4. Concerning its objections under Article 83 EPC, the opponent merely stated: "We maintain our opinion that the subject matter of the Contested Patent is not disclosed in a manner sufficiently clear and complete to be carried out by a person skilled in the art and thus contravenes Article 83 EPC. We therefore refer to our submissions made during the opposition proceedings and maintain our arguments." (see page 8 last paragraph of the statement of grounds of appeal).

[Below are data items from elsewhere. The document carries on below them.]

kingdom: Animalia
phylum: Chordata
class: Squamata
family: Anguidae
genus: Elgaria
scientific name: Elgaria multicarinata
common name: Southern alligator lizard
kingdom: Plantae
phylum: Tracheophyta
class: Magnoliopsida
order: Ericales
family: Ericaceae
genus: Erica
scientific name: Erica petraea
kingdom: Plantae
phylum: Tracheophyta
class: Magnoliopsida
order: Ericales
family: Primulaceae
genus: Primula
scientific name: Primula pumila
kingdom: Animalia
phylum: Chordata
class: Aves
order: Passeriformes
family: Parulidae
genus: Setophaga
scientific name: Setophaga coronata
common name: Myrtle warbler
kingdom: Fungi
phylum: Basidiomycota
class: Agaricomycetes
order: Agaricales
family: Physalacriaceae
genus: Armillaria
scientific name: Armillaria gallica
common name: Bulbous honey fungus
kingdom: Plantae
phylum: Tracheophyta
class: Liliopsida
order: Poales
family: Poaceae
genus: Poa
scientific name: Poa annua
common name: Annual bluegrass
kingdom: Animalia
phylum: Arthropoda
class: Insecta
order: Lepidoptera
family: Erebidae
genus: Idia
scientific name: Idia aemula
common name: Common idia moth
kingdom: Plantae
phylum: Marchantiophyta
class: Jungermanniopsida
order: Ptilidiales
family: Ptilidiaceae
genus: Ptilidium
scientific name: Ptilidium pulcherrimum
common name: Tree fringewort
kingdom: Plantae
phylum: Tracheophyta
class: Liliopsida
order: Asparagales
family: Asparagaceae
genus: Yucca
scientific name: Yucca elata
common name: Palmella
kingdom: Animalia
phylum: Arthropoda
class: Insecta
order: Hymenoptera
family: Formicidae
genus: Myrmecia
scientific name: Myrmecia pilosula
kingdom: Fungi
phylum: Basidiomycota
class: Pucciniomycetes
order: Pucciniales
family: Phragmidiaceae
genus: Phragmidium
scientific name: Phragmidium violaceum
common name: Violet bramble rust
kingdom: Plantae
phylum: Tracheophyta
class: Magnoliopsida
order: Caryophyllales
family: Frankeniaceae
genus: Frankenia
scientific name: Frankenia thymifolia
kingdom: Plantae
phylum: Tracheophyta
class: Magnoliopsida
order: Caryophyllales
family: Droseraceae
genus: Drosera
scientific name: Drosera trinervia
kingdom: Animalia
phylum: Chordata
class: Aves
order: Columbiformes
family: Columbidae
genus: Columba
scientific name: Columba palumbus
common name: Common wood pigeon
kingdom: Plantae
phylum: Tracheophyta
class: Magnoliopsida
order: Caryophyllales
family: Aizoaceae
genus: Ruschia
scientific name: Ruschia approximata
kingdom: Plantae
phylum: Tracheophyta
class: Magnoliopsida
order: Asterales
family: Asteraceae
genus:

4.1 According to Article 12(2) RPBA 2007, the statement of grounds of appeal shall contain the party's complete case. This requirement is not fulfilled by a mere passing reference to facts and evidence put forward in opposition proceedings. It is not for the board to identify issues which arose in opposition proceedings and may (or may not) still be a matter of dispute in appeal proceedings, but for the appellant to put forward in the statement of grounds of appeal its line(s) of argument and each of the facts and evidence on which it relies.

4.2 Since the objection under Article 83 EPC was not substantiated in the appeal proceedings, neither in the statement of grounds of appeal nor at a later stage, and the appeal procedure is a judicial procedure that is less investigative than the opposition procedure (G 7/91 published OJ 1993, 356, G 8/91 published OJ 1993, 346), the unsubstantiated objection of the respondent needs no further consideration.